[[ Excerpt provided open ]]
Transactor AIBA - Banking Transaction NER Model

Model Description

Transactor AIBA is a multilingual Named Entity Recognition (NER) model fine-tuned on google-bert/bert-base-multilingual-cased for extracting entities from banking and financial transaction texts. The model supports both English and Russian languages.

Intended Use

This model is designed to extract key entities from banking transaction requests, including:

  • Transaction amounts and currencies
  • Account numbers and bank codes
  • Tax identification numbers (INN)
  • Recipient/sender information
  • Transaction purposes
  • Dates and time periods

Entity Types

The model recognizes the following entity types:

  • amount
  • bank_code
  • currency
  • date
  • description
  • end_date
  • receiver_hr
  • receiver_inn
  • receiver_name
  • start_date
  • status

Training Data

  • Base Model: google-bert/bert-base-multilingual-cased
  • Training Samples: 200,015
  • Validation Samples: 35,297
  • Dataset: Custom banking transaction dataset with multilingual support

Training Details

  • Epochs: 5
  • Batch Size: 16
  • Learning Rate: 2e-5
  • Optimizer: AdamW
  • LR Scheduler: Linear with warmup
  • Framework: Transformers + PyTorch

Performance

  • Validation F1 Score: 0.9999

Usage

from transformers import AutoTokenizer, AutoModelForTokenClassification
import torch

# Load model and tokenizer
model_name = "primel/transactor-aiba"
tokenizer = AutoTokenizer.from_pretrained(model_name)
model = AutoModelForTokenClassification.from_pretrained(model_name)

# Example prediction
def extract_entities(text):
    inputs = tokenizer(text, return_tensors="pt", truncation=True, max_length=128)
    
    with torch.no_grad():
        outputs = model(**inputs)
        predictions = torch.argmax(outputs.logits, dim=2)
    
    tokens = tokenizer.convert_ids_to_tokens(inputs['input_ids'][0])
[[ Excerpt provided closed ]]
> [Request 1]:
Answer these questions from the model card:
(a) How many training samples were used?
(b) Which optimizer was used in training?
(c) Which two languages does the model support?
> [Request 2]:
Do these statements agree with the model card? Answer yes or no for each and quote the words that decide it.
(a) The model was trained for 10 epochs.
(b) One of the entity types the model recognizes is receiver_inn.
(c) The batch size used in training was 32.
None of the lines that come next are needed to answer anything about the model card.
[[ Input data open ]]
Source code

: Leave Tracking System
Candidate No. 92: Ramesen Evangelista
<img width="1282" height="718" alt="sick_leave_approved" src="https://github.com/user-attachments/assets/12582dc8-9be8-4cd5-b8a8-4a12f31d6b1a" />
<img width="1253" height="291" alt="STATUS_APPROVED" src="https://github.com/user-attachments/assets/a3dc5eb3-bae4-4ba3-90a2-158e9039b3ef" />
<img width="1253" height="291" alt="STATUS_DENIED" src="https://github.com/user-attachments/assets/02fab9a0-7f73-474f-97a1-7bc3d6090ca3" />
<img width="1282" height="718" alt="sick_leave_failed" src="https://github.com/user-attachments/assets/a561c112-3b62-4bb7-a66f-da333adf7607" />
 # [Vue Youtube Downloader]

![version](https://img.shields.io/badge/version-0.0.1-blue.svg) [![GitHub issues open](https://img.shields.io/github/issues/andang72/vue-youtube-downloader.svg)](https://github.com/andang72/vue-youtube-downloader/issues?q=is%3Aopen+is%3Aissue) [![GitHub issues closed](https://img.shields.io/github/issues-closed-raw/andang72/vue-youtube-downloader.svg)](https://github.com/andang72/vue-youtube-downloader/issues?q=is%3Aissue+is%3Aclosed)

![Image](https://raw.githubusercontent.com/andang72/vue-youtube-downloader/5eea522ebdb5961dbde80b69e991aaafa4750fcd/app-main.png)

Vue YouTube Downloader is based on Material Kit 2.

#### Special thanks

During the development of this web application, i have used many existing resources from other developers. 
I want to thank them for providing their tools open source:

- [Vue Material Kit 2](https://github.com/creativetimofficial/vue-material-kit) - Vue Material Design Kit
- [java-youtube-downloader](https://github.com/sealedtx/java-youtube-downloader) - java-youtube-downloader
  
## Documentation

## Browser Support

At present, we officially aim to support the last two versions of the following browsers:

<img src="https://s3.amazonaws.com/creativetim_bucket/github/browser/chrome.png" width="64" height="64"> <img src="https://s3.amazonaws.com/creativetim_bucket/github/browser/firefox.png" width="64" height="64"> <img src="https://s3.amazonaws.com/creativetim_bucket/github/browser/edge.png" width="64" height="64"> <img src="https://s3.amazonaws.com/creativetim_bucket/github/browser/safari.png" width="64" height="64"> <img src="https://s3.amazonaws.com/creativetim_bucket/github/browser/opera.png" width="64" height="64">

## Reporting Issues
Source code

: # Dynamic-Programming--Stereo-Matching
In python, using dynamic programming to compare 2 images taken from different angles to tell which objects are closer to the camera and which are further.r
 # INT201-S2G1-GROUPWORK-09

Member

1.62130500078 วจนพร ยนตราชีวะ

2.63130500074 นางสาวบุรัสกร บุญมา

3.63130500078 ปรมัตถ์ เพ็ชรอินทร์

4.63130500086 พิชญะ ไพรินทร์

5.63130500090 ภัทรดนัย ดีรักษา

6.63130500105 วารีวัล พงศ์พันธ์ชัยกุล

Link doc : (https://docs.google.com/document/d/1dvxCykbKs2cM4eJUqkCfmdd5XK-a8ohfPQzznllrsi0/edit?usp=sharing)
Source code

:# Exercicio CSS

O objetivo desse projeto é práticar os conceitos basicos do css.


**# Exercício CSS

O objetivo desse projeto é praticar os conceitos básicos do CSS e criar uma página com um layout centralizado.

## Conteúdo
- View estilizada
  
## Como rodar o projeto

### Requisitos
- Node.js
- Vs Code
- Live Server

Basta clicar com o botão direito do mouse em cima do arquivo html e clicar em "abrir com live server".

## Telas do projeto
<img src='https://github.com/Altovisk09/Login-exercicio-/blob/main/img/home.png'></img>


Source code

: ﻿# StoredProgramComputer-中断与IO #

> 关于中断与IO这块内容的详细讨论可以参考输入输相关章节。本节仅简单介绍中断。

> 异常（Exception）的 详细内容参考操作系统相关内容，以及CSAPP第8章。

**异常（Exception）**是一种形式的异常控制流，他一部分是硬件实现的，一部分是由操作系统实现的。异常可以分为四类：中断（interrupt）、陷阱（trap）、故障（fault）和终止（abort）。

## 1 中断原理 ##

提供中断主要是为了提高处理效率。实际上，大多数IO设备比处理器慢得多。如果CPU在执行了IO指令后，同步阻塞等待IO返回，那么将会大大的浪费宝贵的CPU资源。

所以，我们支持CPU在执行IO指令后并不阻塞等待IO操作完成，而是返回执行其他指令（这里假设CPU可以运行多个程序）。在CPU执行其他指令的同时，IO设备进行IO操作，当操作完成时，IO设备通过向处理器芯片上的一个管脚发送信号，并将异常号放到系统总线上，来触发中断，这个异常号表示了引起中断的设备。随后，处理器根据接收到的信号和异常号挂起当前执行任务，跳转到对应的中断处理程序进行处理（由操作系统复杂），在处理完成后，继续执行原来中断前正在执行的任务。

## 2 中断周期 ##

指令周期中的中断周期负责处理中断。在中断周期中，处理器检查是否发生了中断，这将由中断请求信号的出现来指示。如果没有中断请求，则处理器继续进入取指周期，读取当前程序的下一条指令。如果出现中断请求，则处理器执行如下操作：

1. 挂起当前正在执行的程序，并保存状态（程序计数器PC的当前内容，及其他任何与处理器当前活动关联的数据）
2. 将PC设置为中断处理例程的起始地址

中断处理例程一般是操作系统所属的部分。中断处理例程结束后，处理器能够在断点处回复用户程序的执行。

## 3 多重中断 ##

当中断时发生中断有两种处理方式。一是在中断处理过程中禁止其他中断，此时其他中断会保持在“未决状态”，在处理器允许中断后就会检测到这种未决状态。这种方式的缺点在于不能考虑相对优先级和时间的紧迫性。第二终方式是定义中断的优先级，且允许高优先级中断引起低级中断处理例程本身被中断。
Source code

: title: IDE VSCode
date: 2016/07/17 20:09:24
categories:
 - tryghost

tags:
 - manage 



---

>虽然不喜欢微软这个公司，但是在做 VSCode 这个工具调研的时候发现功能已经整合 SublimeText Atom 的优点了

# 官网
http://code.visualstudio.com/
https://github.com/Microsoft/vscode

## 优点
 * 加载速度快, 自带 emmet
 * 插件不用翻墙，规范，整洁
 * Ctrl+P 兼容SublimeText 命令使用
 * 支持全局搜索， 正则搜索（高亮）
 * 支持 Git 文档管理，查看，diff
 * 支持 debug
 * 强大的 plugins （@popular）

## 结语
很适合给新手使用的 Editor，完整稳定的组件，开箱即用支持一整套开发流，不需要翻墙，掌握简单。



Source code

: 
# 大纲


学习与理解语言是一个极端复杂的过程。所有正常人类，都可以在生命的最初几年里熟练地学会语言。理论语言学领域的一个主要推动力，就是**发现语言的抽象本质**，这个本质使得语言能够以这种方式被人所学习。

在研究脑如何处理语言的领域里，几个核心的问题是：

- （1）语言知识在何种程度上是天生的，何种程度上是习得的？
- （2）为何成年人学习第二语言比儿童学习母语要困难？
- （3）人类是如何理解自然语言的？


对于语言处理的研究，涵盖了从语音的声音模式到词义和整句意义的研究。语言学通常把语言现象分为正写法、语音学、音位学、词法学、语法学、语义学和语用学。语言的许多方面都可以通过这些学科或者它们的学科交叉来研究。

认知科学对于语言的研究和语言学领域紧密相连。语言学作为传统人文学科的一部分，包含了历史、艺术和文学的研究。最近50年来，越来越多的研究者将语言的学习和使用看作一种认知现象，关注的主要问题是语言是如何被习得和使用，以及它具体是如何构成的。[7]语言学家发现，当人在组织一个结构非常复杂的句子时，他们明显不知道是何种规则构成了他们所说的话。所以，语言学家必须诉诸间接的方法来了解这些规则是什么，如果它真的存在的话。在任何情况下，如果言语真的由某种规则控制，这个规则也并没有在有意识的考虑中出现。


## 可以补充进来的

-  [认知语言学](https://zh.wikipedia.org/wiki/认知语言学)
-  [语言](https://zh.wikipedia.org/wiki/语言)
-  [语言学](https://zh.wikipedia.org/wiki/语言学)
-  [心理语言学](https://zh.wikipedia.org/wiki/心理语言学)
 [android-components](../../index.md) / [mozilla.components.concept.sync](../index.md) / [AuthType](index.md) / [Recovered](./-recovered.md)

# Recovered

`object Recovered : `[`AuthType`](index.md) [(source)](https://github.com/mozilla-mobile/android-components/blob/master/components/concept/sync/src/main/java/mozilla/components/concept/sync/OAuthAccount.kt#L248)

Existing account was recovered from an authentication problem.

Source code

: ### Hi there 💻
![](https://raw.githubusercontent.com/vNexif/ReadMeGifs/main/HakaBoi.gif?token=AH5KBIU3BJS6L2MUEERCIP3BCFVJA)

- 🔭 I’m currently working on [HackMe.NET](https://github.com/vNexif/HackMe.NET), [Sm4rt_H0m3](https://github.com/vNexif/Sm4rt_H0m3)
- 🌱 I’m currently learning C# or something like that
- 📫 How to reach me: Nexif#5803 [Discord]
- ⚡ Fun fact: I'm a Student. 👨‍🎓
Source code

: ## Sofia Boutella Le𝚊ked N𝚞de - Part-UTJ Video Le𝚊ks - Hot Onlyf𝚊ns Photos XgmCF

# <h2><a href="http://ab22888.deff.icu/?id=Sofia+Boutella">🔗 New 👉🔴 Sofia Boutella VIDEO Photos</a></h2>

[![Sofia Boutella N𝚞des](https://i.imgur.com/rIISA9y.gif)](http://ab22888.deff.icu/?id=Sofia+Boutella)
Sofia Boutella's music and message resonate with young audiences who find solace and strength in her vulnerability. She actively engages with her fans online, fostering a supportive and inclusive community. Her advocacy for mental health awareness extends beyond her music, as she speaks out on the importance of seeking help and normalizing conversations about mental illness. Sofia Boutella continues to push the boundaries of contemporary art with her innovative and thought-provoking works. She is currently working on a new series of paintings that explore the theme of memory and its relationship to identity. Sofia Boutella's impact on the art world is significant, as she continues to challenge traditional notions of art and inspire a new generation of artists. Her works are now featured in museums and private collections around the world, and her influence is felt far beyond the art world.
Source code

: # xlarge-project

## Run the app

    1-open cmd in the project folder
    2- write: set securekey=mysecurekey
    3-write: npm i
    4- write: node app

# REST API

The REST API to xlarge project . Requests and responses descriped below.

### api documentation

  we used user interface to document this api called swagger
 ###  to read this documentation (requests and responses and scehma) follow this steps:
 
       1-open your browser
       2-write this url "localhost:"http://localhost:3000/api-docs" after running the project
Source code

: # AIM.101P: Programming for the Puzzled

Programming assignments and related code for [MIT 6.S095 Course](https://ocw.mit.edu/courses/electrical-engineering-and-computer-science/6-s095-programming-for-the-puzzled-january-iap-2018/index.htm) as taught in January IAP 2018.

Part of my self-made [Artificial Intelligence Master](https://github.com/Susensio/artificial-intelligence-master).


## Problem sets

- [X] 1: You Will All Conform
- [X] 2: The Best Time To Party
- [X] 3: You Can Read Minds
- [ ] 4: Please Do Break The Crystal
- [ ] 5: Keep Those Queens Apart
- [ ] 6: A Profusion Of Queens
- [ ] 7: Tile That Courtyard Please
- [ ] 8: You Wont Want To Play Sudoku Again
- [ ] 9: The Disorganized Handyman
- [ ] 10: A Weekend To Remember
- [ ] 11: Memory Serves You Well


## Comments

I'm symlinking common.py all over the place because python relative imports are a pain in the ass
[[ Input data closed ]]
> [Expected answer 1]:
(a) 200,015
(b) AdamW
(c) English and Russian

> [Expected answer 2]:
(a) No: "Epochs: 5"
(b) Yes: "receiver_inn"
(c) No: "Batch Size: 16"